### [INSTRUCTION]
Before printing, remove every picture; then print the lines below exactly, from the first line through the line containing "Организовать дополнительную подсветку".

### [EXERCISE DATA]
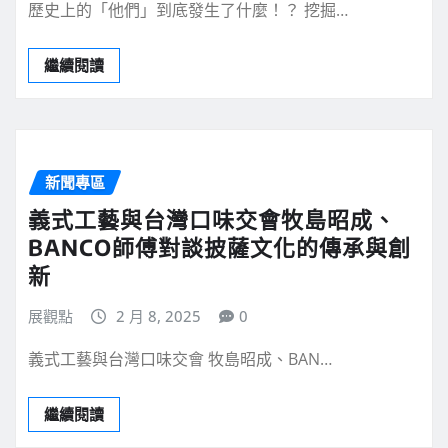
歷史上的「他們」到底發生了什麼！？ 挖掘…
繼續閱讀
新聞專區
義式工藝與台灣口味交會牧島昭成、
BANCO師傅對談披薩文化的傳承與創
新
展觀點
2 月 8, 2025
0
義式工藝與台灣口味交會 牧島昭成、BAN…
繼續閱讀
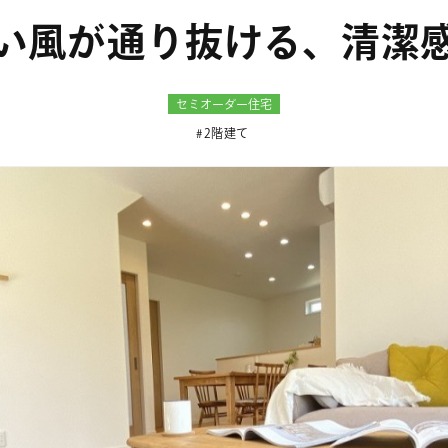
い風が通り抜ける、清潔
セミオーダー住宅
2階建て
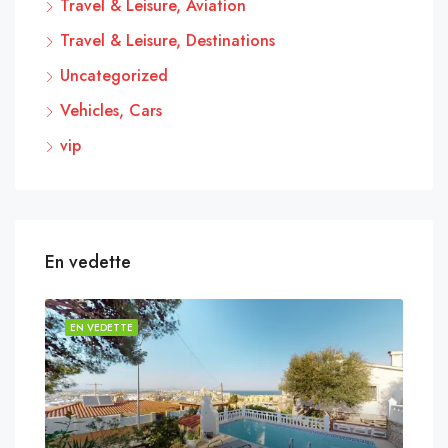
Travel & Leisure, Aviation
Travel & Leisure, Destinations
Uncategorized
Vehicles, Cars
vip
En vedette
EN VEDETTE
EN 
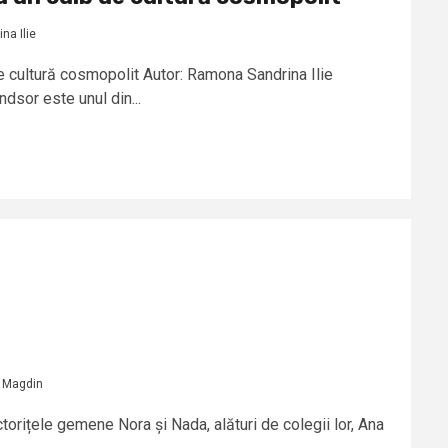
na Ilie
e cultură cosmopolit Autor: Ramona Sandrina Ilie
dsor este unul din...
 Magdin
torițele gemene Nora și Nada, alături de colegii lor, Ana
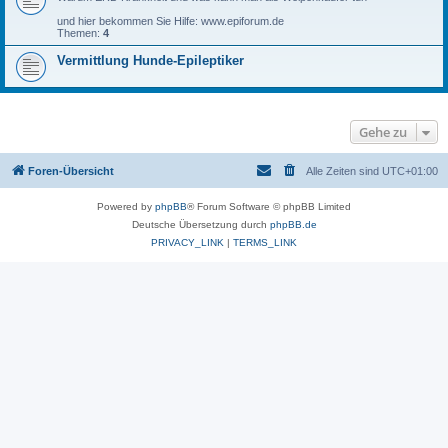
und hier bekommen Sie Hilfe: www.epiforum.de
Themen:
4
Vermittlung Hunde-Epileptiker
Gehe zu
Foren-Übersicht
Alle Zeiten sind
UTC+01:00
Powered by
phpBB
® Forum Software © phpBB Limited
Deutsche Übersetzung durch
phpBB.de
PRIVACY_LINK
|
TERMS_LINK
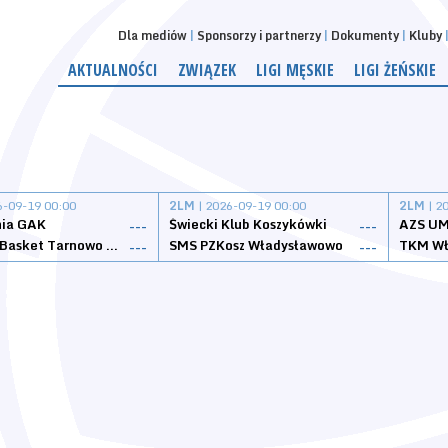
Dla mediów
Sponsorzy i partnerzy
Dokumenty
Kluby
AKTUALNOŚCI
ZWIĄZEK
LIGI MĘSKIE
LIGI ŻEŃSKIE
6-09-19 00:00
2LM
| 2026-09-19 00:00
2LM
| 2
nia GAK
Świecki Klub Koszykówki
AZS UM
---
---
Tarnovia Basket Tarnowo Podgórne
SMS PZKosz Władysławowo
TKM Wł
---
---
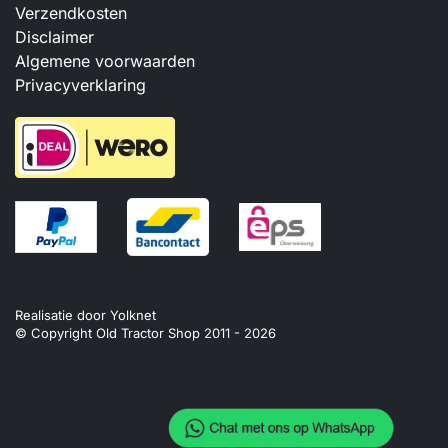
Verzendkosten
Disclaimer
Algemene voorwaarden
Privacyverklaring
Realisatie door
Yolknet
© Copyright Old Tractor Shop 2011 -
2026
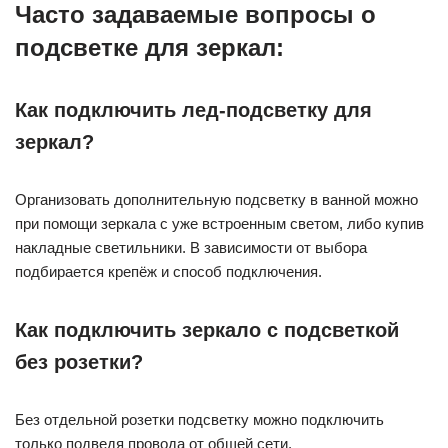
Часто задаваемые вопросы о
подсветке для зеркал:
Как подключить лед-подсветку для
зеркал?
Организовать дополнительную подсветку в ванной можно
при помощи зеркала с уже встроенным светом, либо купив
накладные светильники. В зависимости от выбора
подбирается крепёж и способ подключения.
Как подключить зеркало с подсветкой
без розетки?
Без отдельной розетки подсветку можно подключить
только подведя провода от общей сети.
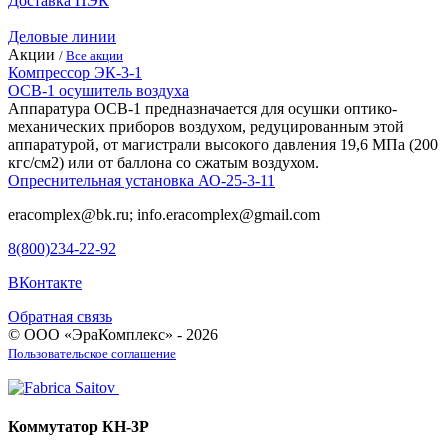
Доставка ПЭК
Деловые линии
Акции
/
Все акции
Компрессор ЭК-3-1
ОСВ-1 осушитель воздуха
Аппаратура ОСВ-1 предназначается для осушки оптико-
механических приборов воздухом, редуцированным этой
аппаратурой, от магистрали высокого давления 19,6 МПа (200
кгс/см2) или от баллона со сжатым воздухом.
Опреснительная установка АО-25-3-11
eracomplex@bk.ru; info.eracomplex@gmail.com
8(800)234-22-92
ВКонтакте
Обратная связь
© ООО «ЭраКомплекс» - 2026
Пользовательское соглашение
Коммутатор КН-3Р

### [FINISHED TASK]
歷史上的「他們」到底發生了什麼！？ 挖掘…
繼續閱讀
新聞專區
義式工藝與台灣口味交會牧島昭成、
BANCO師傅對談披薩文化的傳承與創
新
展觀點
2 月 8, 2025
0
義式工藝與台灣口味交會 牧島昭成、BAN…
繼續閱讀
い風が通り抜ける、清潔
セミオーダー住宅
2階建て
Travel & Leisure, Aviation
Travel & Leisure, Destinations
Uncategorized
Vehicles, Cars
vip
En vedette
EN VEDETTE
EN 
na Ilie
e cultură cosmopolit Autor: Ramona Sandrina Ilie
dsor este unul din...
 Magdin
torițele gemene Nora și Nada, alături de colegii lor, Ana
und hier bekommen Sie Hilfe: www.epiforum.de
Themen:
4
Vermittlung Hunde-Epileptiker
Gehe zu
Foren-Übersicht
Alle Zeiten sind
UTC+01:00
Powered by
phpBB
® Forum Software © phpBB Limited
Deutsche Übersetzung durch
phpBB.de
PRIVACY_LINK
|
TERMS_LINK
Dla mediów
Sponsorzy i partnerzy
Dokumenty
Kluby
AKTUALNOŚCI
ZWIĄZEK
LIGI MĘSKIE
LIGI ŻEŃSKIE
6-09-19 00:00
2LM
| 2026-09-19 00:00
2LM
| 2
nia GAK
Świecki Klub Koszykówki
AZS UM
---
---
Tarnovia Basket Tarnowo Podgórne
SMS PZKosz Władysławowo
TKM Wł
---
---
Verzendkosten
Disclaimer
Algemene voorwaarden
Privacyverklaring
Realisatie door
Yolknet
© Copyright Old Tractor Shop 2011 -
2026
Часто задаваемые вопросы о
подсветке для зеркал:
Как подключить лед-подсветку для
зеркал?
Организовать дополнительную подсветку в ванной можно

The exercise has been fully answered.